En 1995 en Uruguay, Sanguinetti nombra como director del Codicen al docente y sociólogo cepalista Germán Rama. En su pasado estudiantil había incursionado en el anarquismo, pero después pasaría a ser funcionario de primer orden de organismos internacionales adscriptos al imperialismo. Rama venía con “su” “reforma educativa” abajo del brazo. En realidad era el dictado en políticas educativas del gran capital para toda América Latina. La incluyó en la Ley de Presupuesto de “contrabando” y fue aprobada en el parlamento junto a la financiación para imponerla.

La “reforma” Rama prontamente generó el rechazo de gran parte de la izquierda y principalmente del estudiantado montevideano. Su carácter inconsulto, antipopular y proimperialista encendió la llama del movimiento estudiantil. Para agosto de 1996 el descontento se tradujo en un verdadero “estudiantazo” que se propagó por gran parte del país. Decenas de liceos, Utus, el IPA y Magisterio fueron ocupados por varias semanas. El “estudiantazo” se replicó en 1997. El IPA fue ocupado y ante la represión se inició una huelga de casi tres meses con asambleas pemanentes en la explanada del instituto y en sindicatos solidarios. En secundaria y Utu miles de estudiantes ocupaban y se movilizaban decididamente. La “reforma” nació herida de muerte, no contó con el apoyo de los estudiantes y de buena parte de los docentes. En Fenapes se expulsó a su presidente Vilaró por formar parte de ella. Los docentes que fueron cooptados cargaron de por vida con esa cruz.

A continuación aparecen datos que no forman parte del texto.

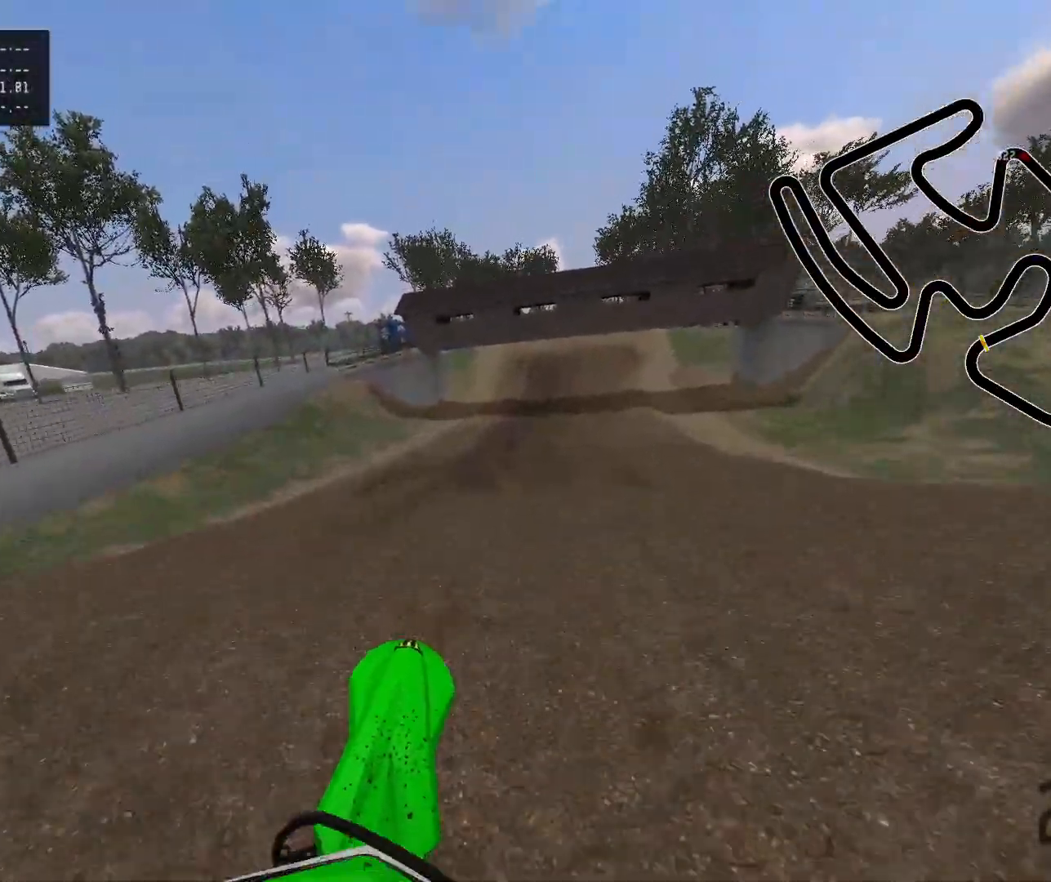
{"buttons": ["Y", "R2"], "left_stick": "right", "right_stick": "center", "events": [[17, "B", "down"], [133, "B", "up"], [200, "R2", "down"], [383, "left_stick", "right"], [483, "Y", "down"]]}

En el movimiento estudiantil se impuso el criterio organizativo “horizontalista” traspolado del zapatismo de Chiapas. Igualmente varias corrientes políticas operaban en ese marco “igualitario”. De aquellos estudiantes rebeldes, unos cuantos se integraron años después al sistema (como diputados del FA o en diversas reparticiones del Estado). Otros muchos siguen enfrentados al capital y son referentes principalmente en los combativos sindicatos de la educación.

Resulta fundamental trazar un hilo conductor entre la “reforma” Rama y la que pretende imponer hoy el FA desde el gobierno con el apoyo de la derecha tradicional. No es casual que el propio Rama -entrevista concedida a El País el 21/10/ 2015- acuse a los docentes de destruir la educación. Rama opera en la línea de Mujica, María Julia Muñoz y cía. Cosas veredes, amigo Sancho.